The River Foss is an improved river in North Yorkshire, England, and a tributary of the River Ouse. It rises in the Foss Crooks woods near Oulston reservoir close to the village of Yearsley and runs south through the Vale of York to the Ouse. The name most likely comes from the Roman word Fossa, meaning ditch[1] and is mentioned in the Domesday Book.[2]

The responsibility for the management of the river's drainage area lies with the Foss Internal Drainage Board (IDB). It has responsibility for the area from Crayke to the pre-1991 city boundary of York covering 9,085 hectares and 162.54km of waterways. The Foss IDB is itself part of the York Consortium of Drainage Boards that oversees 10 IDB's in the Yorkshire region.[3]

The typical river level range at the Foss Barrier is between 5.05m and 7.90m. The highest river level recorded at this location was 10.20 metres and the river level reached 9.34 metres on 23rd Jan 2008.[4]
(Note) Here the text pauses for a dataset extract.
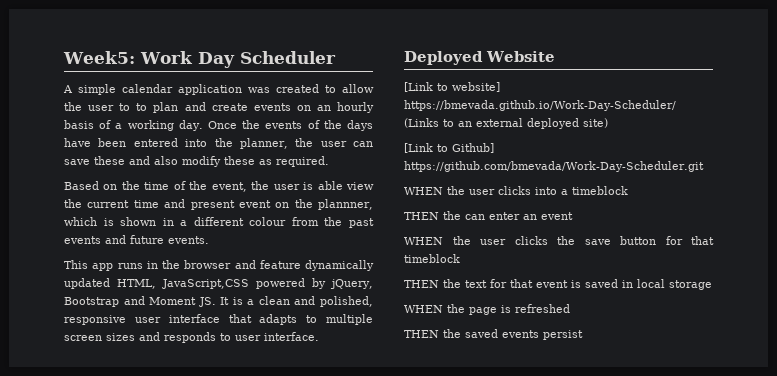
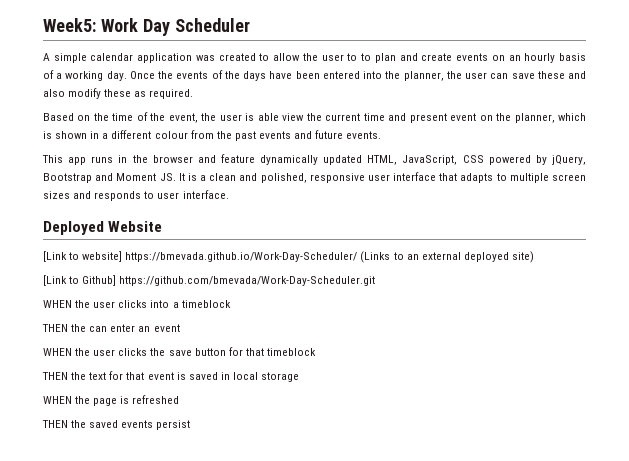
[318,199,374,210] plannner, -> [514,113,555,123] planner,
[162,279,250,289] JavaScript,CSS -> [402,155,484,165] JavaScript, CSS

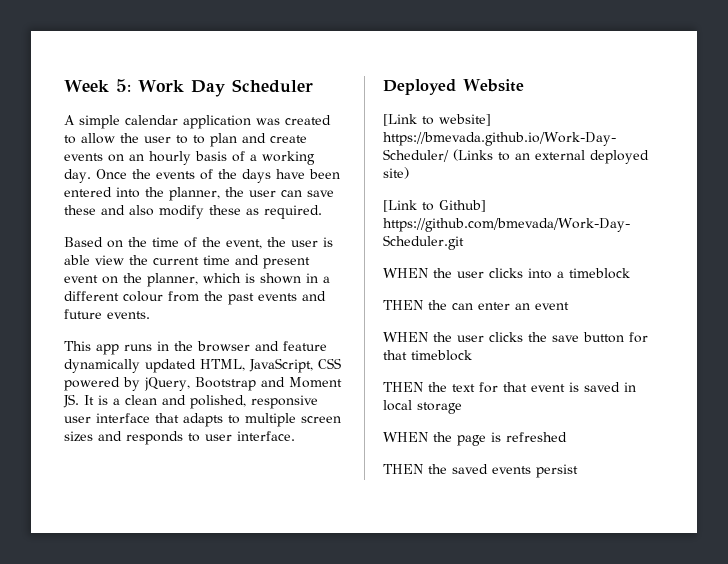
[43,18,96,32] Week5: -> [64,79,131,92] Week 5:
The source of this river is a spring situated in the Howardian Hills adjacent to, and flowing into, Oulston Reservoir near Newburgh Priory, 4 miles (6.5 km) north of Easingwold. From there to the Blue Bridge in York, where it joins the River Ouse, it is 19.5 miles (31 km) in length. For part of its way it runs close to the B1363 between Brandsby and Stillington. The river flows in a series of wide meanders in southerly direction for most of its course towards York. As of 2010 the river is only navigable for some 1.5 miles (2 km) upstream of Castle Mills Lock. The bridges by Peasholme Green and Foss Bank restrict the headroom to an air space of 2.4 metres.

River modifications

The Foss Barrier is built across the river near its mouth at Castle Mills. When closed, it prevents floodwater from the River Ouse flowing up the Foss and flooding parts of York. Water flowing down the Foss can be pumped over the top of the barrier and into the Ouse. Castle Mills Lock is 34 metres long and 6 metres wide. There are mooring points in the lock basin on the River Ouse side with overnight mooring on the River Foss prohibited. Beyond Rowntree Wharf there are few opportunities for turning.[5]